A strong season thus far has proven last year was no flash in the pan. Despite star man Jacques Maghoma moving on to Championship side Sheffield Wednesday, Rowett’s side again lie in the play-offs with a two-point gap between themselves and third-placed Fleetwood Town.
His managerial credentials continue to blossom and he enjoys a healthy rapport with the Albion fans, something that cannot always be achievable. Being on the younger side of 40, the Bromsgrove-born manager has time firmly on his side and should continue to polish his skills in the lower leagues before an eventual step-up.
Current Wigan Athletic manager Uwe Rosler is overseeing a resurgent Latics side gunning for a return to the Premier League at the first time of asking. Since he replaced Owen Coyle in December, they have lost just one in seven Championship games and lie five points off Reading in sixth place.
However, it is Rosler’s work at previous employers Brentford that forced Dave Whelan to come calling.
After learning the ropes as a gaffer in Norway, the ex-Manchester City striker left Molde and expressed a desire to return to England, eventually landing the Bees job in June 2011.
He led Brentford to a ninth-place finish in his first season before coming mightily close to promotion in 2012/13. They were eventually defeated by Yeovil Town at Wembley after a season full of drama, which included being less than ten minutes away from defeating Premier League giants Chelsea in the FA Cup.
Aside from guiding his side towards the upper echelons of League One, Rosler re-branded a team previously seen hiding in mid-table anonymity.
With the aid of England’s loan system, the German created a youthful side that pressed relentlessly without the ball and counter-attacked with pace and tenacity. Clayton Donaldson, signed from Crewe Alexandra on a free transfer, provided the goals while Adam Forshaw, an initial loan signing later made permanent from Everton, lends composure in midfield to go with technical qualities far beyond his League One opposition.
If Wigan continue their good form under Rosler, he could well be leading the Latics out at the likes of Stamford Bridge and the Emirates Stadium as early as next season. Either way, his stock will continue to rise.
What happens when a squad loses four out of its’ five strikers all in one summer? Unbelievably, in Walsall and Dean Smith’s case, you appear to improve.
That was the situation the Saddlers found themselves in last summer. Losing Will Grigg to Brentford, Febian Brandy to Sheffield United, Jamie Paterson to Championship side Nottingham Forest and allowing George Bowerman to seek pastures new left Smith with Craig Westcarr as his only striking option.

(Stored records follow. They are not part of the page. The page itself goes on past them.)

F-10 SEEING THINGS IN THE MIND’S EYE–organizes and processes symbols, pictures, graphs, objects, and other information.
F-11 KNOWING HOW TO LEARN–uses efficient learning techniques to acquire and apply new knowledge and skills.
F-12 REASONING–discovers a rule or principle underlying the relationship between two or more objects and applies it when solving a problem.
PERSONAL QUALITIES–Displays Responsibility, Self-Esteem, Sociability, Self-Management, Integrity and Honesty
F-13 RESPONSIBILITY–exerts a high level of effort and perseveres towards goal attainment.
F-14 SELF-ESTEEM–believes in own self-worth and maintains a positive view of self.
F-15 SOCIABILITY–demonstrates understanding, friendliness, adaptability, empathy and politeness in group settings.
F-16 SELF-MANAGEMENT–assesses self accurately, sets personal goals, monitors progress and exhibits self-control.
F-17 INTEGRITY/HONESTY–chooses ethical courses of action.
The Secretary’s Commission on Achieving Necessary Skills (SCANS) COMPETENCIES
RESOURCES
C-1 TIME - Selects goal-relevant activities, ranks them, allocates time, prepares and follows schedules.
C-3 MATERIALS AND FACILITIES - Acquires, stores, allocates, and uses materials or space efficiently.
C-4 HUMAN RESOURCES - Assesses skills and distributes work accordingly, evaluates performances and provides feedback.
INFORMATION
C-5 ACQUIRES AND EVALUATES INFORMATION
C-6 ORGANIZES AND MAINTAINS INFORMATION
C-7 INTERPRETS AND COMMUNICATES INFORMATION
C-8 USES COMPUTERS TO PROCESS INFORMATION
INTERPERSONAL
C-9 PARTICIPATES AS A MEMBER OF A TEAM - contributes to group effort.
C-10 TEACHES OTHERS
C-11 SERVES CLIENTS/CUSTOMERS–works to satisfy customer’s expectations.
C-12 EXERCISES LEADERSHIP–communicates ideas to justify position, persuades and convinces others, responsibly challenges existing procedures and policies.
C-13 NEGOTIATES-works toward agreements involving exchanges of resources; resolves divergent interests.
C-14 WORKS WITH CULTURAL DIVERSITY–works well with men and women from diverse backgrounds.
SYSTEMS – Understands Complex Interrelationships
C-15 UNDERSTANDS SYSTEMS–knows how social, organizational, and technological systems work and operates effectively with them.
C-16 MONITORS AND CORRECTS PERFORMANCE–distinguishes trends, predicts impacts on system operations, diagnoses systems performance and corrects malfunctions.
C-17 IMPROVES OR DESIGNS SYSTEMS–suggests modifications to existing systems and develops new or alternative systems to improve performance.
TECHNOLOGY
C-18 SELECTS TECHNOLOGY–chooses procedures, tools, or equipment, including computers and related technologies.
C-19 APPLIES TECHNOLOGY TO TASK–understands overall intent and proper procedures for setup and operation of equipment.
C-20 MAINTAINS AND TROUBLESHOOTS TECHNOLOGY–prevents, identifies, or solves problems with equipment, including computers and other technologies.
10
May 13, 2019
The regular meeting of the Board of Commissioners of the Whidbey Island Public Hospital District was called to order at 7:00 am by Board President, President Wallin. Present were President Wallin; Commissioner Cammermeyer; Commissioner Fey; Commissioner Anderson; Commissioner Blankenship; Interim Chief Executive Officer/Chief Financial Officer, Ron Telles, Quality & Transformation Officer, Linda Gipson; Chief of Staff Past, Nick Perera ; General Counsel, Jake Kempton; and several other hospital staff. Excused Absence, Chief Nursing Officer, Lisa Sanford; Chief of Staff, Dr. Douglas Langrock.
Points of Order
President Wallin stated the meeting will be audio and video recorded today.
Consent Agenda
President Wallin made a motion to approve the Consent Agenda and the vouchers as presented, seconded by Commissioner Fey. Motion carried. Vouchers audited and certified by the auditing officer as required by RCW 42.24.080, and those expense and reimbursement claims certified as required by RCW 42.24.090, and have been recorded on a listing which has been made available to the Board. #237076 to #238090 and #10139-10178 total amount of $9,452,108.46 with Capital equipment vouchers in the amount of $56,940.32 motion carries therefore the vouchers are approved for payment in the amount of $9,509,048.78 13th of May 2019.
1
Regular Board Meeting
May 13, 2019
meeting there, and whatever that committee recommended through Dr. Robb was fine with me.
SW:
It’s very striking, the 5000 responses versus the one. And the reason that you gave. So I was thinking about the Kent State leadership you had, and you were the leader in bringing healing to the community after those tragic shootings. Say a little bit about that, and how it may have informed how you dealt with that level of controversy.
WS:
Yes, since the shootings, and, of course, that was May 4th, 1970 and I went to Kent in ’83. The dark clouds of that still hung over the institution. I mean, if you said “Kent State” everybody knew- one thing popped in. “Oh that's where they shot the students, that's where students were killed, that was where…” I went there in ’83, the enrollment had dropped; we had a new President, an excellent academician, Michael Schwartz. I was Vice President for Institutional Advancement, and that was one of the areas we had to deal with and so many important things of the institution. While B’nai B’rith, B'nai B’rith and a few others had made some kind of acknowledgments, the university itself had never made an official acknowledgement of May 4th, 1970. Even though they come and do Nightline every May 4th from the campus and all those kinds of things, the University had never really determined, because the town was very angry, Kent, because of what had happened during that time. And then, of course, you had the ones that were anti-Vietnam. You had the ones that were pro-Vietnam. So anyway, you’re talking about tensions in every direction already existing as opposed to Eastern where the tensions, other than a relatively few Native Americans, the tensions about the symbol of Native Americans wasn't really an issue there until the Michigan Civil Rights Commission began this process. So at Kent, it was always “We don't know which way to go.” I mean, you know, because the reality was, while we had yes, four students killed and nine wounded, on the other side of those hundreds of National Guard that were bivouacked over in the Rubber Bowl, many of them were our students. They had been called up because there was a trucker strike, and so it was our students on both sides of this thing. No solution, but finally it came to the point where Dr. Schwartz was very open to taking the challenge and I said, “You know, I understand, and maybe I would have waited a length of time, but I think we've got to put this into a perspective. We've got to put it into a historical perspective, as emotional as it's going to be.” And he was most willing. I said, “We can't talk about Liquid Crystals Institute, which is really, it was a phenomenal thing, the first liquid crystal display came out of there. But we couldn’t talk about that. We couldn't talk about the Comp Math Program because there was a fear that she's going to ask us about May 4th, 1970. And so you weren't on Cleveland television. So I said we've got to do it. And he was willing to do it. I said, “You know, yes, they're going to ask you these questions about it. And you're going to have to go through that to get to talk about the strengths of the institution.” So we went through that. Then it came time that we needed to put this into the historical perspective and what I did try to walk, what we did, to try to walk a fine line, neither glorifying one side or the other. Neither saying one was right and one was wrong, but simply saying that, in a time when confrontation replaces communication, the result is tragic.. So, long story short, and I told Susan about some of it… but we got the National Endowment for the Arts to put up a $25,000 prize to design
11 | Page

Owing to some shrewd business in the transfer market, Walsall have arguably come back even stronger this term.
The 42-year-old has sourced locally, bringing in talented playmaker Romaine Sawyers to support lone-striker Westcarr. Sawyers' move in the summer followed that of Sam Mantom from West Brom, who switched in the previous window.
These two provide the bedrock of a technically sound and hard-working midfield, complemented by Chelsea loanee Milan Lalkovic’s trickery on the wing.
Expansive football only flourishes with a reliable defence. Andy Butler, who Smith made skipper upon being appointed permanently, provides a bedrock in the back line alongside Paul Downing, another recruit from West Brom.
These signings epitomise Smith’s philosophy of attractive, high-intensity football which has changed the face of a club staring at relegation when he first took the helm in 2011. It will perhaps irk Saddlers fans if they again lose their brightest talents this summer, but their unwavering trust in the manager during a similar period last close season was both refreshing and encouraging.
Smith’s attractive brand of football, along with an ability to balance the books in a transfer market, almost make him a perfect candidate for higher-level clubs seeking success under tight financial restraints.